A análise, que será feita no Rio Grande do Sul, Santa Catarina, Paraná, São Paulo, Minas Gerais, Goiás, Mato Grosso e Mato Grosso do Sul, deve durar dois anos.
Segundo o gerente de águas subterrâneas da ANA, Fernando de Oliveira, a estimativa é que o levantamento custe R$ 5 milhões. "O estudo faz parte de ações preventivas", disse. O trabalho deverá ser usado pelos Estados para a gestão de recursos hídricos subterrâneos.

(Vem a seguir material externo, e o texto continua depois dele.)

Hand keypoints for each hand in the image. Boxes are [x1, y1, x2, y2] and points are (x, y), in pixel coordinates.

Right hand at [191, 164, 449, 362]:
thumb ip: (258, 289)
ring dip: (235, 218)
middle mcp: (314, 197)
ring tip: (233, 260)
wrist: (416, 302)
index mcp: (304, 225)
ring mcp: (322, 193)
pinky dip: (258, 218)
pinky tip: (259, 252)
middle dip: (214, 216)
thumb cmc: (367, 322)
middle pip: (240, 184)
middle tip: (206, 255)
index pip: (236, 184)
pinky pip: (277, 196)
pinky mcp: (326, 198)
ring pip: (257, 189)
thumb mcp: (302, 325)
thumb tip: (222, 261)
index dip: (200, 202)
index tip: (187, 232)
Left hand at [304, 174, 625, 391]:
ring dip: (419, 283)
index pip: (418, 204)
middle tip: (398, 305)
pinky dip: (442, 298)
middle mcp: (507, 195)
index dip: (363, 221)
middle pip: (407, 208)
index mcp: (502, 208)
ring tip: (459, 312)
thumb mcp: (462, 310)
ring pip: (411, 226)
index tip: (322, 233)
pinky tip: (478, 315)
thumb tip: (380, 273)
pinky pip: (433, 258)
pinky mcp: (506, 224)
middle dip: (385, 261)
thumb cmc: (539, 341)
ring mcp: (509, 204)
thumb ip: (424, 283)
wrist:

Além de avaliar a contaminação das águas, o estudo deve fazer um mapa de fontes potenciais de poluição.
Como o Instituto de Pesquisas Tecnológicas (IPT), em São Paulo, já havia feito um estudo de vulnerabilidade em áreas de afloramento do aquífero, o levantamento da ANA deve complementá-lo.
Divulgado em março, o estudo do IPT mostrou que o maior vilão do aquífero são lixões desativados e que os canaviais são maioria entre as chamadas zonas de potencial risco, devido aos agrotóxicos.
Para o diretor do Departamento de Águas e Energia Elétrica (DAEE), Carlos Alencastre, estudos como esse deveriam ser feitos com mais frequência pela ANA.